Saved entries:

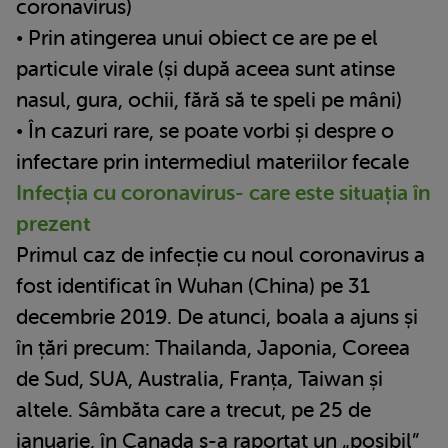
coronavirus)
• Prin atingerea unui obiect ce are pe el
particule virale (și după aceea sunt atinse
nasul, gura, ochii, fără să te speli pe mâni)
• În cazuri rare, se poate vorbi și despre o
infectare prin intermediul materiilor fecale
Infecția cu coronavirus- care este situația în
prezent
Primul caz de infecție cu noul coronavirus a
fost identificat în Wuhan (China) pe 31
decembrie 2019. De atunci, boala a ajuns și
în țări precum: Thailanda, Japonia, Coreea
de Sud, SUA, Australia, Franța, Taiwan și
altele. Sâmbăta care a trecut, pe 25 de
ianuarie, în Canada s-a raportat un „posibil”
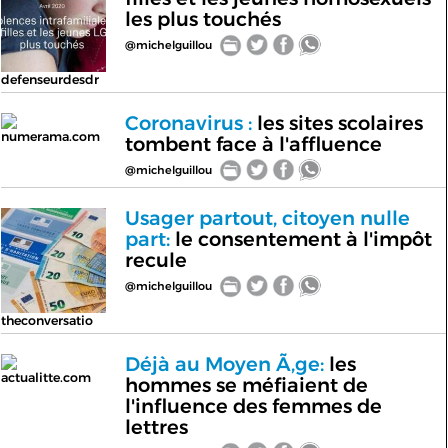
les plus touchés
@michelguillou
defenseurdesdr
Coronavirus :
les sites scolaires
numerama.com
tombent face à l'affluence
@michelguillou
Usager partout, citoyen nulle
part:
le consentement à l'impôt
recule
@michelguillou
theconversatio
Déjà au Moyen Ã‚ge:
les
actualitte.com
hommes se méfiaient de
l'influence des femmes de
lettres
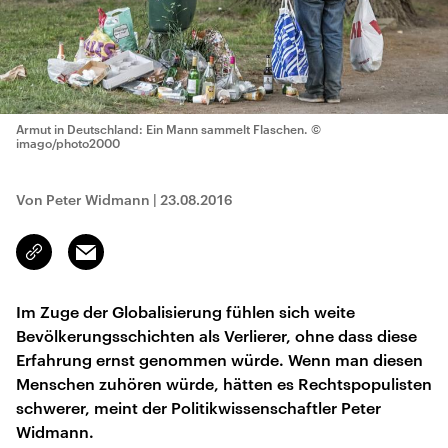
Armut in Deutschland: Ein Mann sammelt Flaschen.
©
imago/photo2000
Von Peter Widmann
|
23.08.2016
Email
Link
kopieren/teilen
Im Zuge der Globalisierung fühlen sich weite
Bevölkerungsschichten als Verlierer, ohne dass diese
Erfahrung ernst genommen würde. Wenn man diesen
Menschen zuhören würde, hätten es Rechtspopulisten
schwerer, meint der Politikwissenschaftler Peter
Widmann.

Exercise details:
Find the string "care" in the data. Report each line it appears in.

Exercise output:
Infecția cu coronavirus- care este situația în
altele. Sâmbăta care a trecut, pe 25 de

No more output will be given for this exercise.